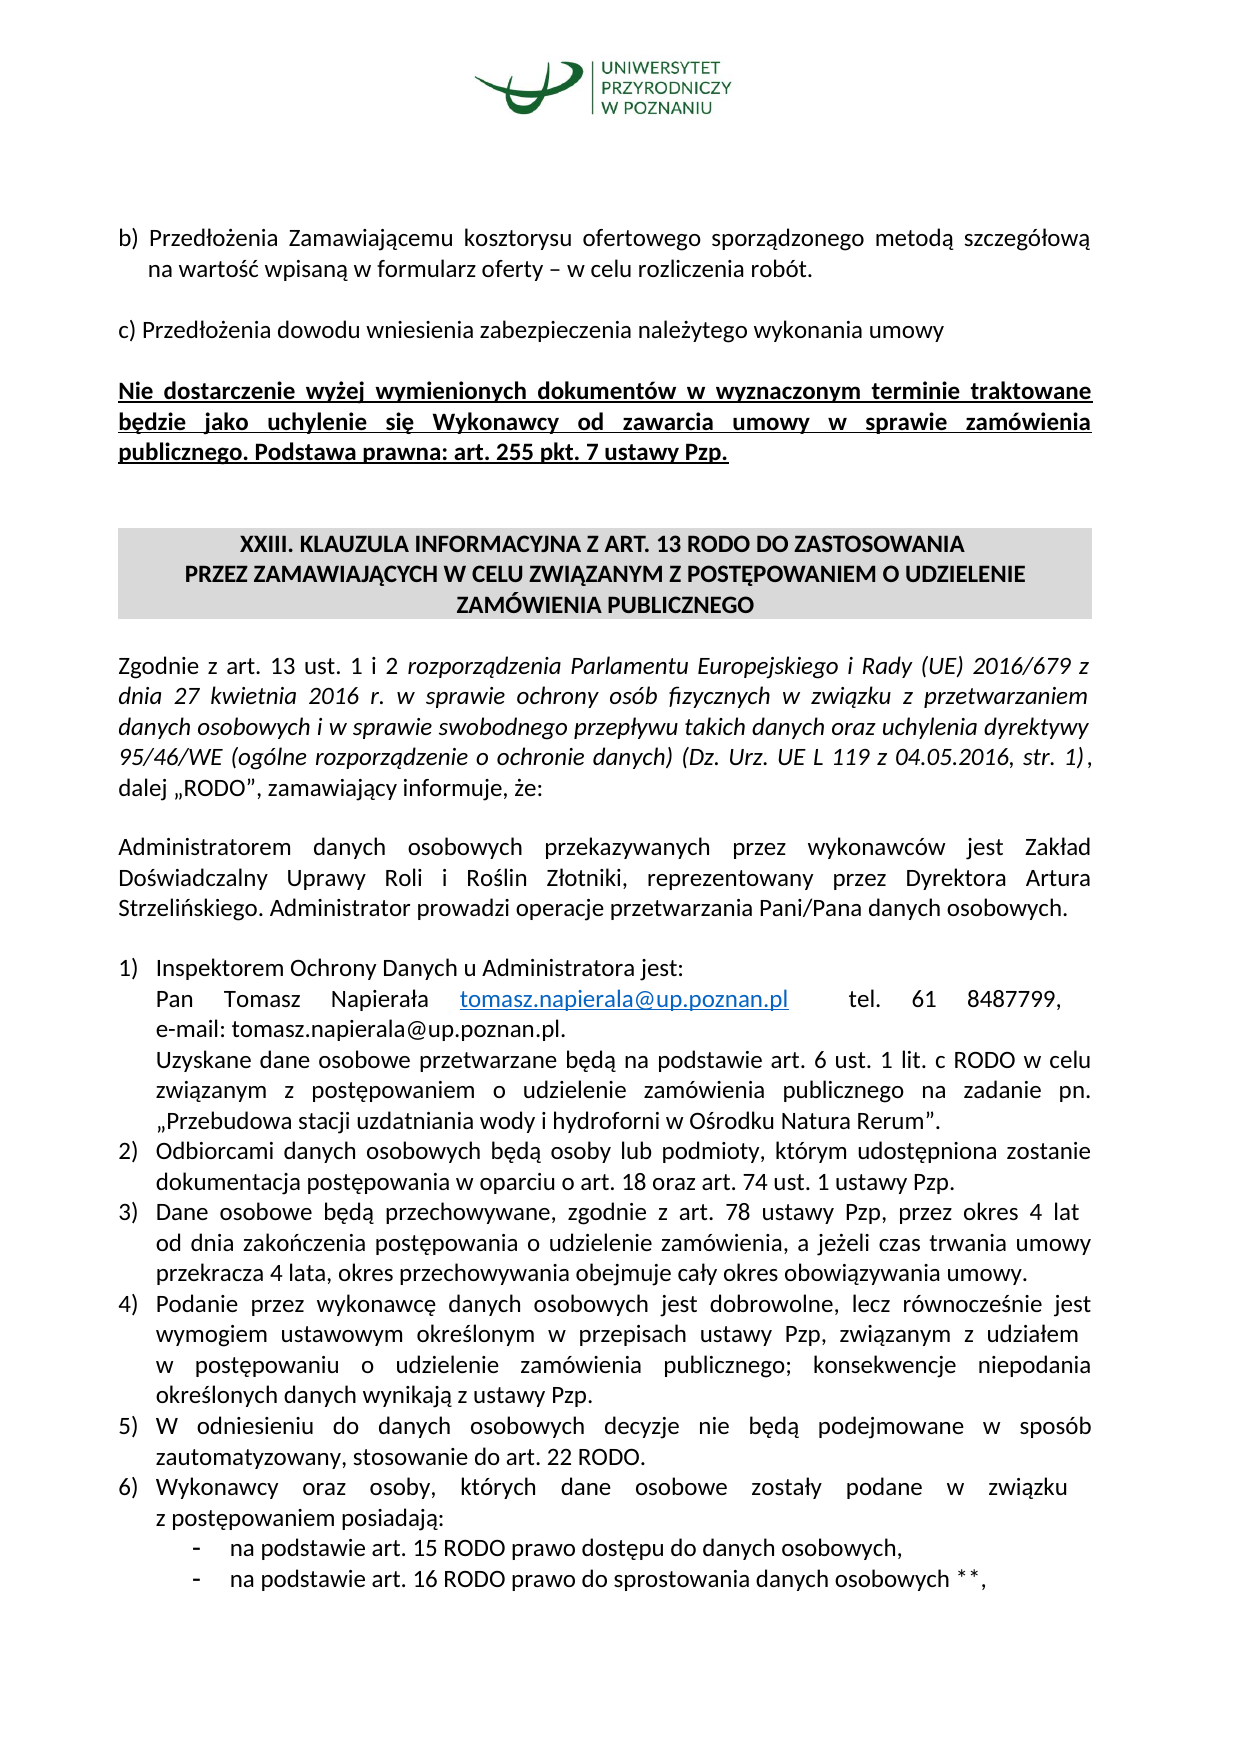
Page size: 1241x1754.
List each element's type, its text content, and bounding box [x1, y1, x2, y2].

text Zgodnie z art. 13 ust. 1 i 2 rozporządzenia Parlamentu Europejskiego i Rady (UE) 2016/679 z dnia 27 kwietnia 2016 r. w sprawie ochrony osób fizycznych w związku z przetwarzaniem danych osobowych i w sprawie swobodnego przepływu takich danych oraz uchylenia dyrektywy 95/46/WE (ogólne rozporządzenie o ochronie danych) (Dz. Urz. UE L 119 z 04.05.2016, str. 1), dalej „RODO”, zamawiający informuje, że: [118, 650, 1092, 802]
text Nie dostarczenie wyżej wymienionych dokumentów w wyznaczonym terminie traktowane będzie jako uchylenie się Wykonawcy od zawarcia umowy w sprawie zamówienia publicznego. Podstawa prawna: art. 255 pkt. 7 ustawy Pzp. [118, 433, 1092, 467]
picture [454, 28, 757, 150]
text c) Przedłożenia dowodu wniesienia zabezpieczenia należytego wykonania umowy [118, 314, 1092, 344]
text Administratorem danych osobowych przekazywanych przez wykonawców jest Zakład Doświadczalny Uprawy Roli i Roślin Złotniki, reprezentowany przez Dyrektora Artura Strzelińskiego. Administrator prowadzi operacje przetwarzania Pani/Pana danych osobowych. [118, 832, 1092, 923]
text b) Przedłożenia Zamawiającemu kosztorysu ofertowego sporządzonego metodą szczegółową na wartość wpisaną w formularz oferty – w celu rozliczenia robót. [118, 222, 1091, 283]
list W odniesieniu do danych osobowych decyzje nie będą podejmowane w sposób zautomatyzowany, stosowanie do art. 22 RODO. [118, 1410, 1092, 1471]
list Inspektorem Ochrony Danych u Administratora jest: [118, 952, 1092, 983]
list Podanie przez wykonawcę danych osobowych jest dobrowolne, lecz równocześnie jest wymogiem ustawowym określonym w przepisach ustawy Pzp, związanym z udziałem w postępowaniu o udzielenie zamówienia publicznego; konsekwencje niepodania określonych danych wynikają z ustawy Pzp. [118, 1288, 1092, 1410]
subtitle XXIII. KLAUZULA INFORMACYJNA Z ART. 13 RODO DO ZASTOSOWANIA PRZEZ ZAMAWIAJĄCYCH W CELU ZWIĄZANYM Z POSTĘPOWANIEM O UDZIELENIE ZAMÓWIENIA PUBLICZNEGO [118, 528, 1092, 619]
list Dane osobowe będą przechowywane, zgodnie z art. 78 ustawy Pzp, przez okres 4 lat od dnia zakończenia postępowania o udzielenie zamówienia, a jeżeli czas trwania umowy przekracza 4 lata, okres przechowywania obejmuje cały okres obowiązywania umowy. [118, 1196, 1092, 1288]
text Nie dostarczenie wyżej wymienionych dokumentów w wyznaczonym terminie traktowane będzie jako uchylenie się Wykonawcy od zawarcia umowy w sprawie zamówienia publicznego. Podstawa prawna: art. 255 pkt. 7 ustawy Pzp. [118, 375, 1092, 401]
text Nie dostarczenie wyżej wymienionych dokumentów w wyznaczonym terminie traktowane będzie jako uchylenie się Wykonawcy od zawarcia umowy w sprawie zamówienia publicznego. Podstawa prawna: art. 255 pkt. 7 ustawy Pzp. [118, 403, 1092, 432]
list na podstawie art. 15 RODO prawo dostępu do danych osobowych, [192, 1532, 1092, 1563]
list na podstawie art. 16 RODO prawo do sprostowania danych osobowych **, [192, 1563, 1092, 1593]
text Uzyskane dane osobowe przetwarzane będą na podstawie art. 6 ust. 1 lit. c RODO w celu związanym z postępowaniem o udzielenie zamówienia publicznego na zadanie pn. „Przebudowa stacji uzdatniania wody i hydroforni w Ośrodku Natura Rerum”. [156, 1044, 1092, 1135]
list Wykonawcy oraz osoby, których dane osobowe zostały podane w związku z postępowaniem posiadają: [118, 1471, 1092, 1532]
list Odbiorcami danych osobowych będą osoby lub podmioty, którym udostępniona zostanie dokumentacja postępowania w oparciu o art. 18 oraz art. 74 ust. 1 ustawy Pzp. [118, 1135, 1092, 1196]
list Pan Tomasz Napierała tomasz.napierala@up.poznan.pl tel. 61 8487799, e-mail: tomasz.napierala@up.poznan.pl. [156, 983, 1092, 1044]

◆ ◆ ◆ ◆

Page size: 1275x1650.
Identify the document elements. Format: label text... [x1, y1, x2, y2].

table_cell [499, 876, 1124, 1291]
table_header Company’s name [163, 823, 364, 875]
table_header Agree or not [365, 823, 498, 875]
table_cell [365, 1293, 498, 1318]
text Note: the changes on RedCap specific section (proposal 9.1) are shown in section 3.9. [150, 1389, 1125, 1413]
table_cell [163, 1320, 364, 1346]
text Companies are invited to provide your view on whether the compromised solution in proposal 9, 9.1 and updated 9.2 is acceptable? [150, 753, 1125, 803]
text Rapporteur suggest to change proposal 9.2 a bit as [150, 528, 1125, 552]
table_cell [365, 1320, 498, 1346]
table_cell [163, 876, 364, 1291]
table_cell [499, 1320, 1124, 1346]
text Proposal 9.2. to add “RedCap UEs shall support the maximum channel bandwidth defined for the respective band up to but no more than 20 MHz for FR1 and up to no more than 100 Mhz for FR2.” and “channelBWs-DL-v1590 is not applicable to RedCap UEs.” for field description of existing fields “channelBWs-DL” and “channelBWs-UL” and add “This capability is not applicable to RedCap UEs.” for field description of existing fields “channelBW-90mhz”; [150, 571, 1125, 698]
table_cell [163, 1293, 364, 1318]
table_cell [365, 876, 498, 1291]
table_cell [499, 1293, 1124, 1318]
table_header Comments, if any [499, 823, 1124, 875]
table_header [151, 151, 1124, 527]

◆ ◆ ◆ ◆

#### [Aim of the task]
Among the entries above, how many lines contain the string "osoby"? Only the number should be given.

#### [Exercise solution]
2